The prison saga reads like Kafka, but real; Kafka in action; Kafka cruelly mad. George makes it plain that he was not a special case; the jails were crammed with political prisoners. He was put into a cellar room, three yards by four, five paces in any direction. There was a high barred slit window into an airshaft, a plank bed, a light that burned night and day; a spy hole banged open and shut every five minutes. He was starved and cold. He was alone. Taken out only for interrogations, he answered unsatisfactorily, was beaten, deprived of sleep, ordered to stand without moving in front of a wall until he hallucinated and fainted. He refused to sign a confession that began by declaring his lifelong enmity for the working classes and went on into Kafka rubbish about spying. This solitary life lasted for 396 days. He kept his sanity by unbelievably brave, determined use of his memory, exact memory, for he feared madness if he lapsed into daydreaming.

For a week he was fiercely beaten because he gave the same answer to one question. Where did he meet the Hungarian Nobel Prize Winner in Science during the war? Istanbul, George said, and went on saying it because it was true. Each reply provided days and nights of torture. Finally

the exasperated interrogator shouted: 'You liar,

we have it here in writing that you met him

in Constantinople]'

When he forced his tormentors to remove the sentence about being a lifelong enemy of the working class, he signed the rubbish. He was accused of serving the 'imperialist spy ring', the United Nations Association, an amalgam of groups of ordinary private citizens in the US and Britain who supported the work of the UN mainly by arranging lectures.
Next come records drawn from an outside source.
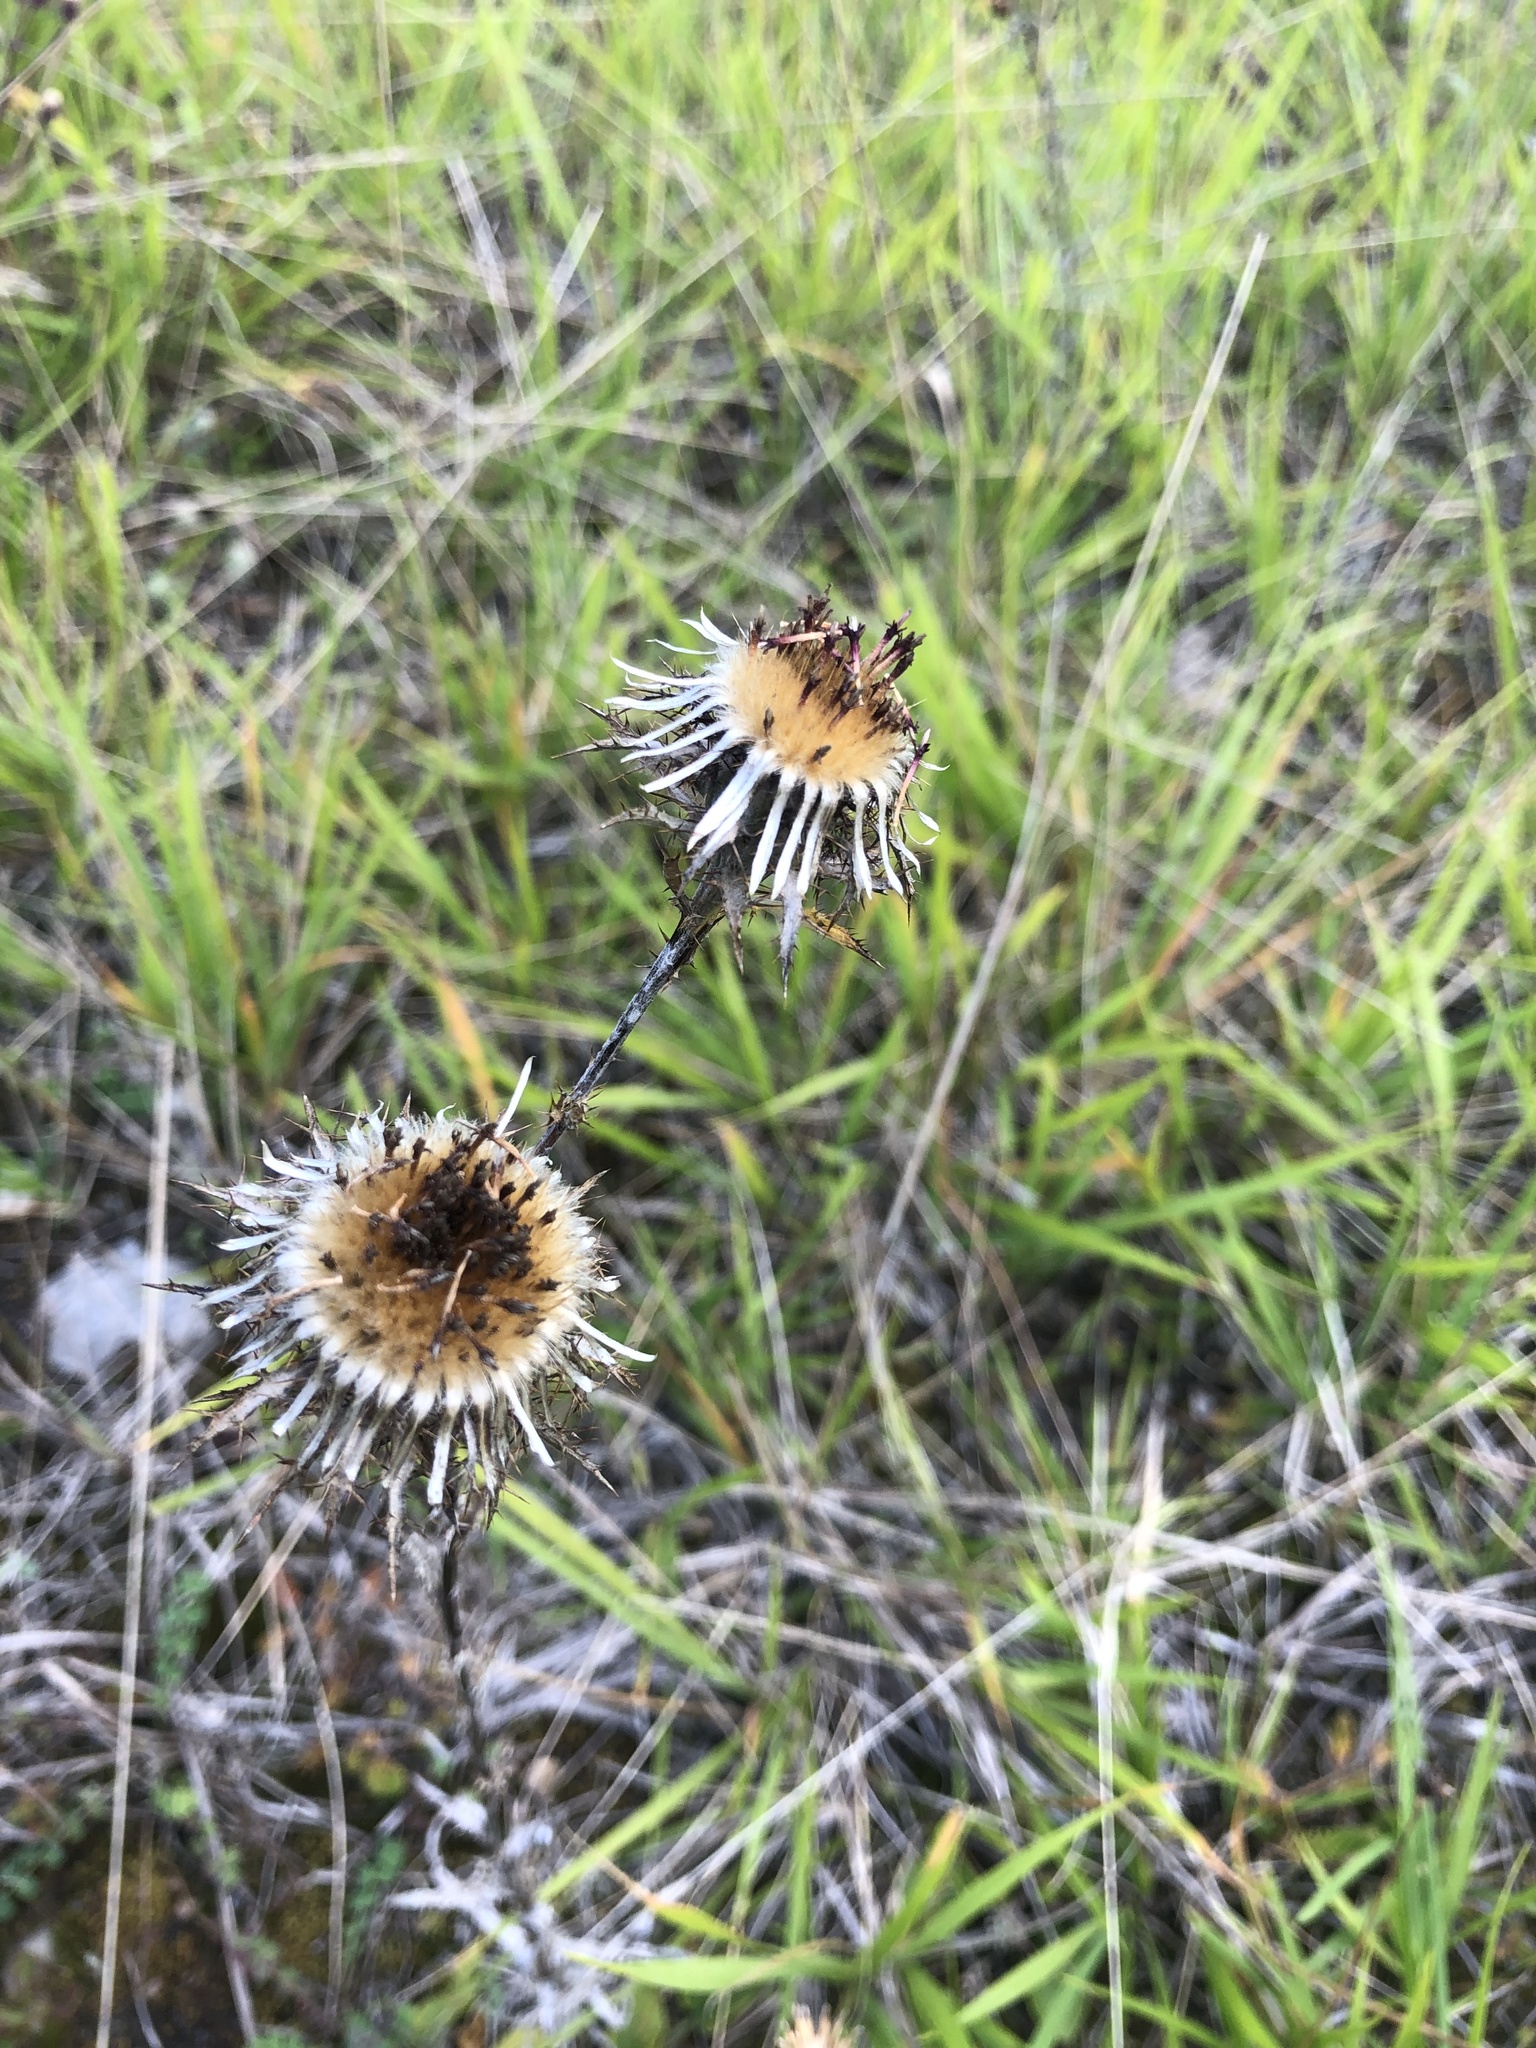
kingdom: Plantae
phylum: Tracheophyta
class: Magnoliopsida
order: Asterales
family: Asteraceae
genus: Carlina
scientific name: Carlina vulgaris
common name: Carline thistle
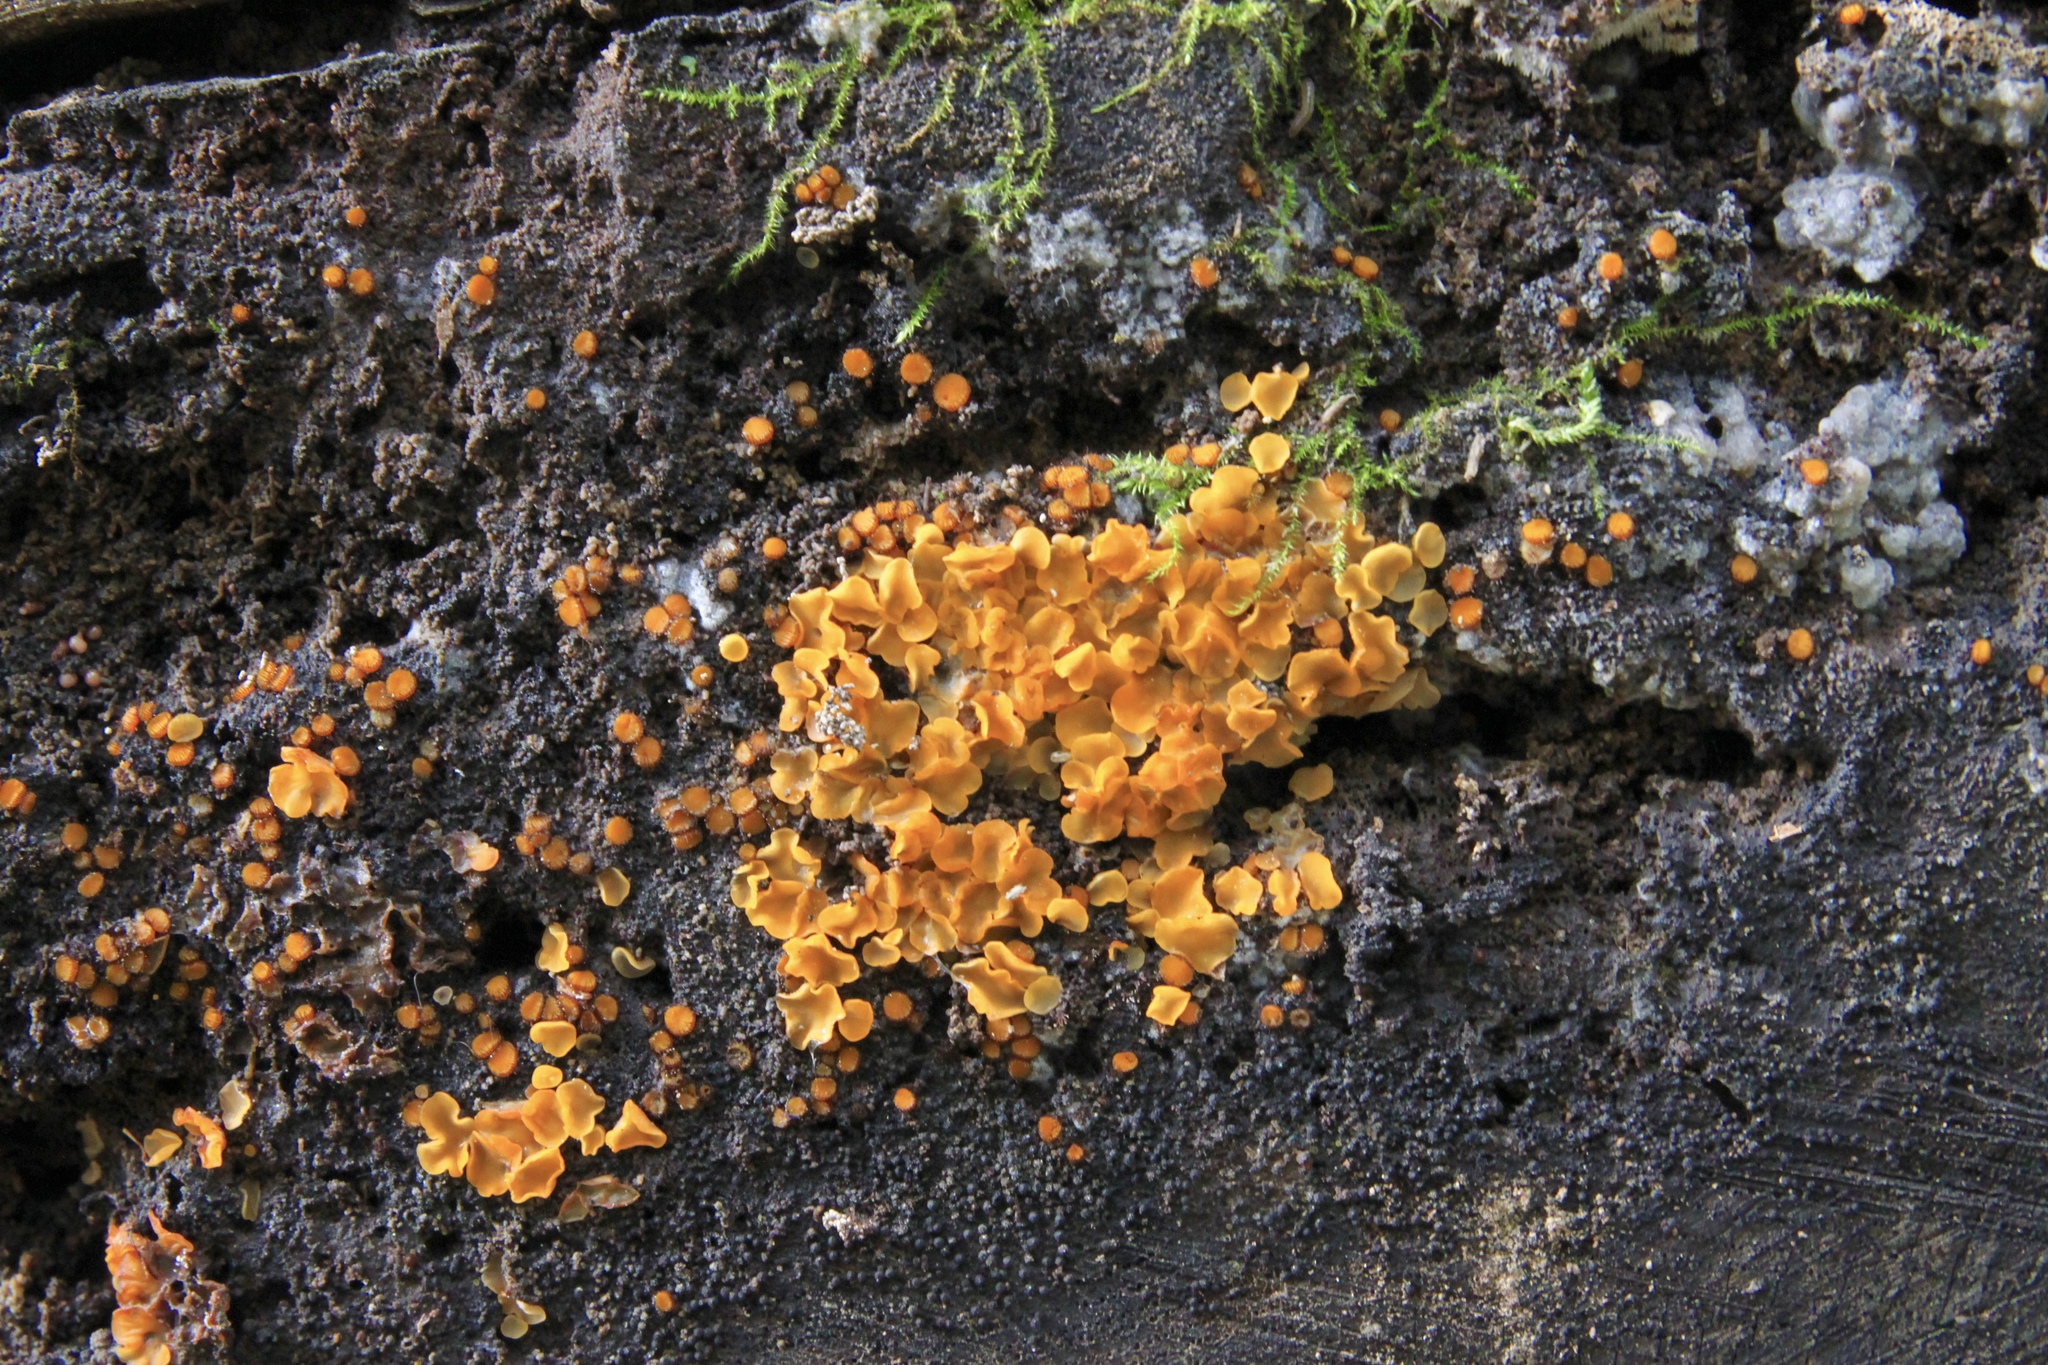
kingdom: Fungi
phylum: Ascomycota
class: Leotiomycetes
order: Helotiales
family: Pezizellaceae
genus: Calycina
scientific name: Calycina citrina
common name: Yellow fairy cups
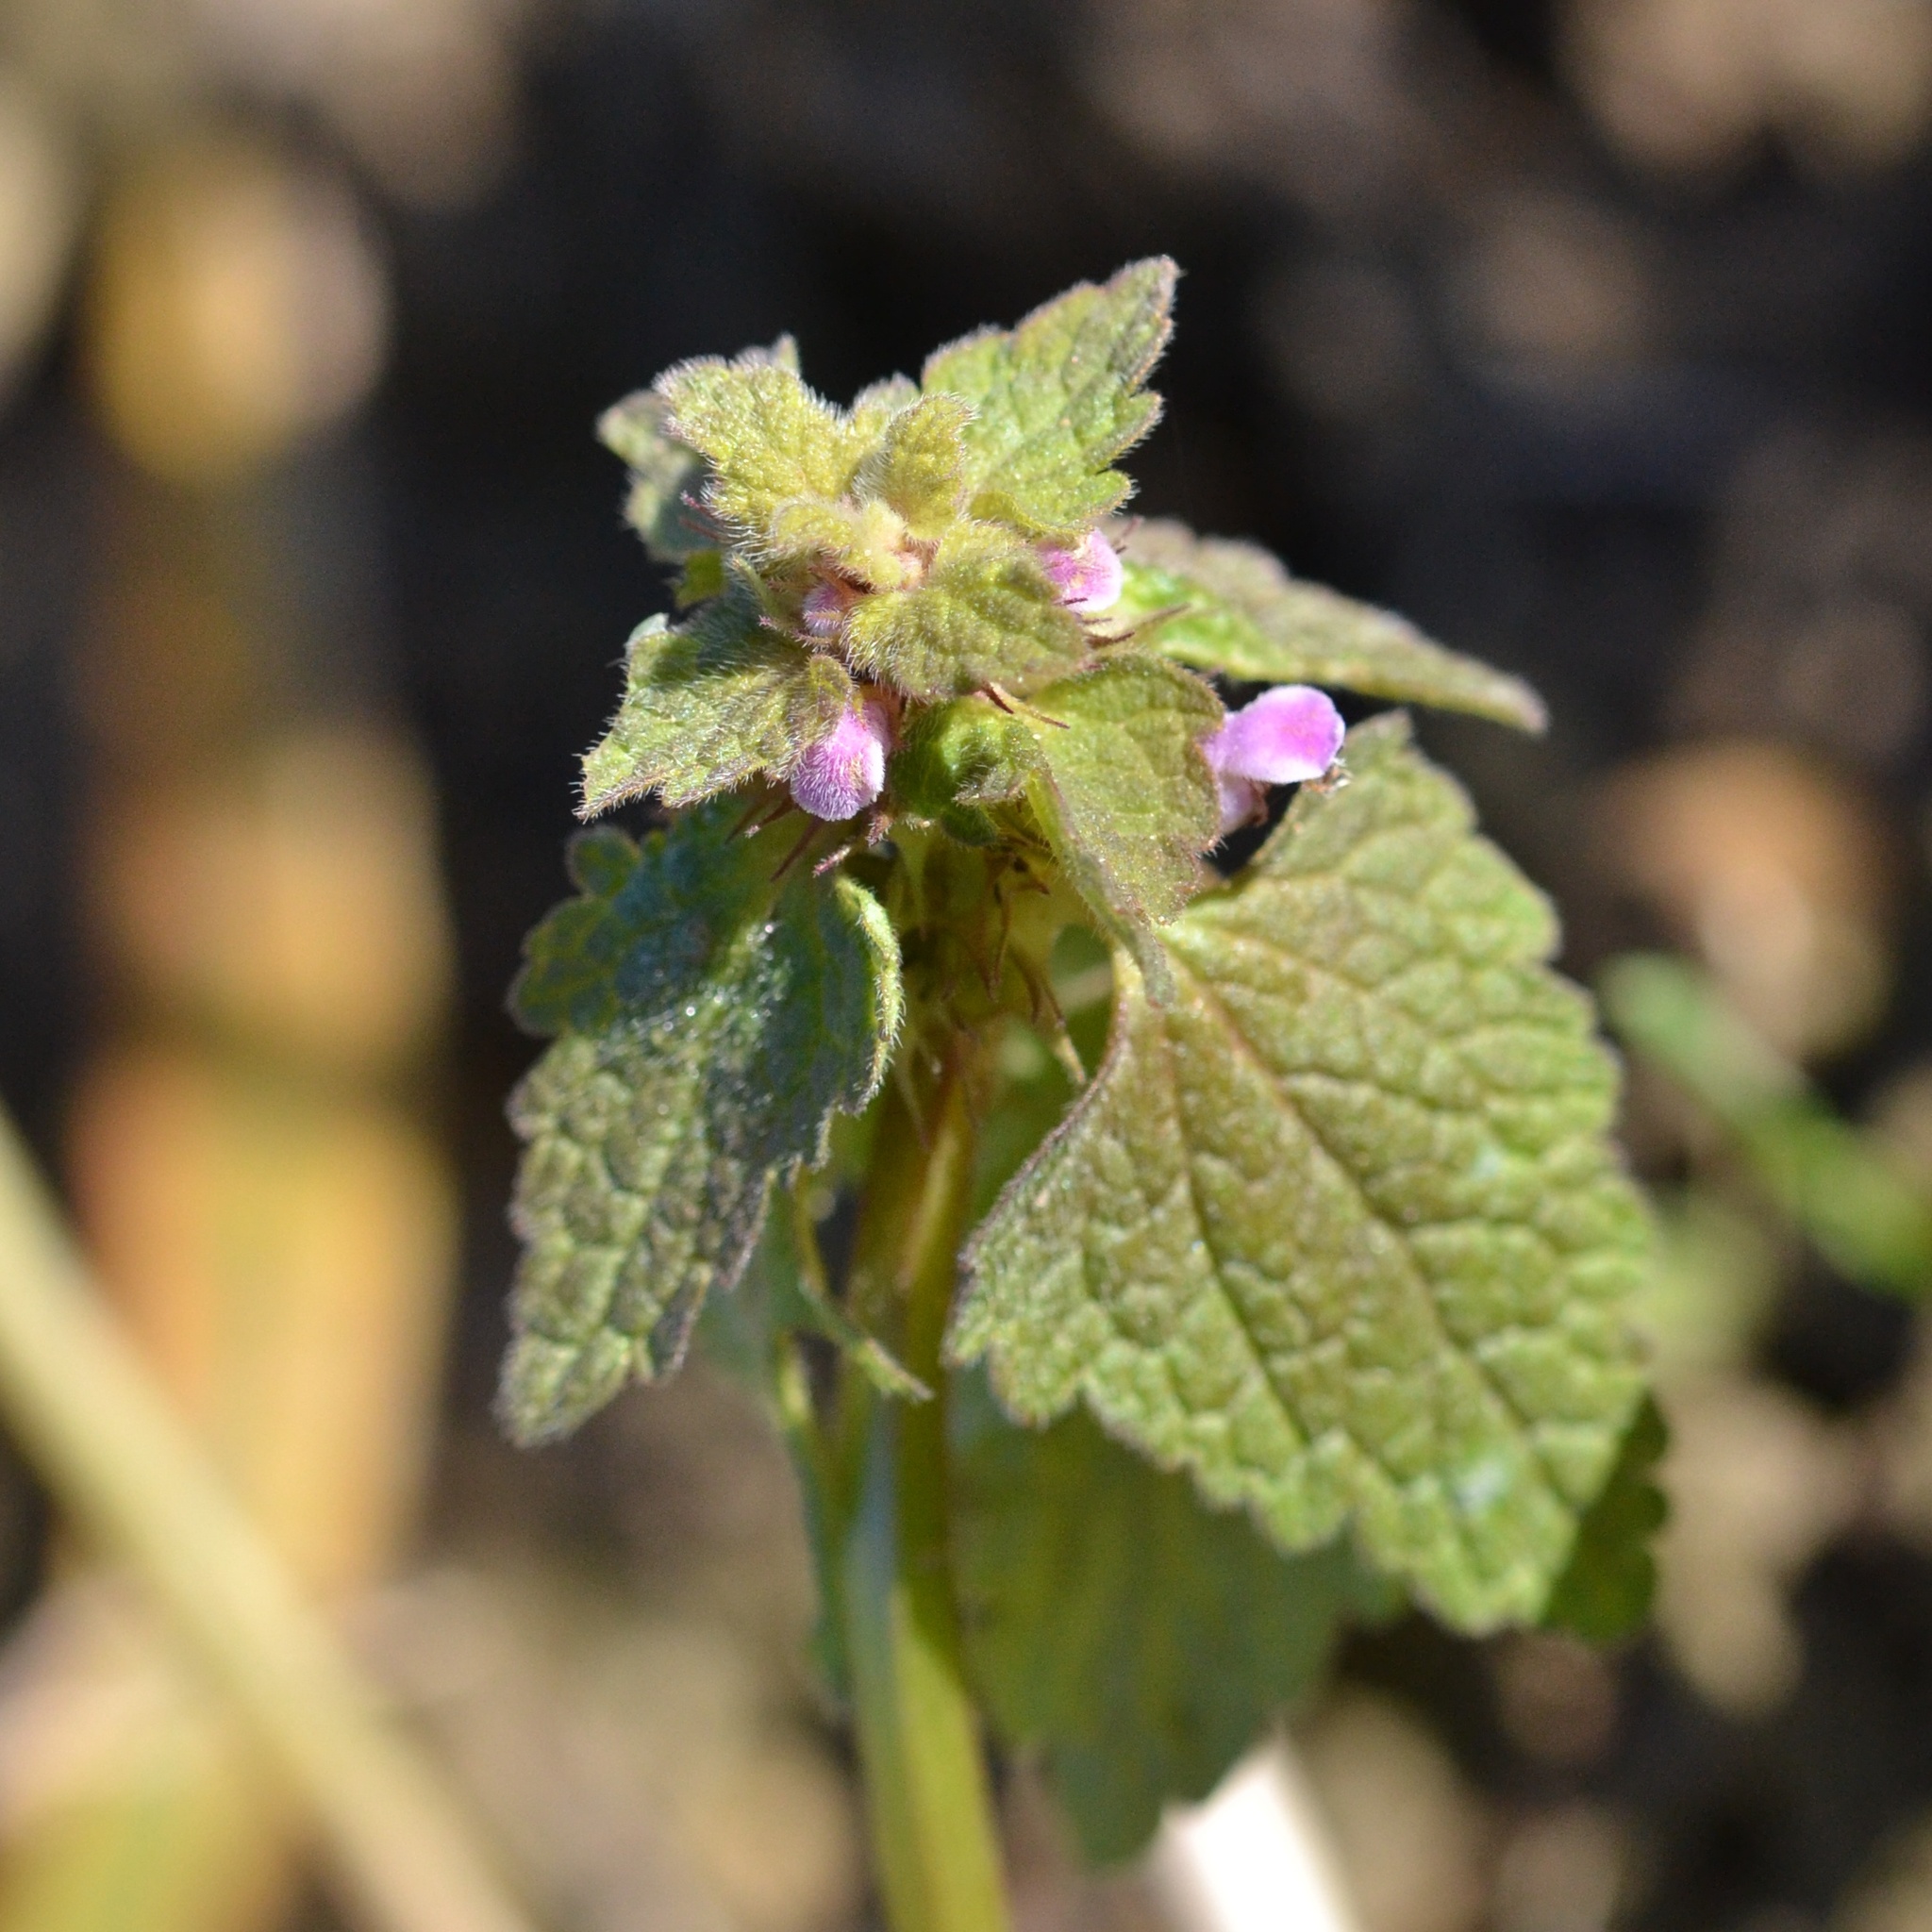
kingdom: Plantae
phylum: Tracheophyta
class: Magnoliopsida
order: Lamiales
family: Lamiaceae
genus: Lamium
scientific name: Lamium purpureum
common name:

The judge came to rehearse him in his answers for the trial. He was tried with five others. The prosecutor asked for the death penalty but they had been hanging enough innocent people after propaganda trials and grown lenient. He received a sentence of 15 years. The five years that George Paloczi-Horvath spent in various Hungarian prisons are described calmly, factually. They make fascinating reading and are a wonder: because he came out intact. One day a guard led him to the prison door, opened it and waved him off. That was all. Later in Budapest the CP called him in and said sorry, it was a mistake, you can have your party card again. George said thank you, no; 'from now on I will be guided only by my own conscience'.

The lead-up to the 1956 Hungarian Revolution, the days of the Revolution and the final escape are a participant's view of a heroic historical event. History is a killer, but George Paloczi-Horvath, helplessly embroiled in its violence, survived to write a great adventure story.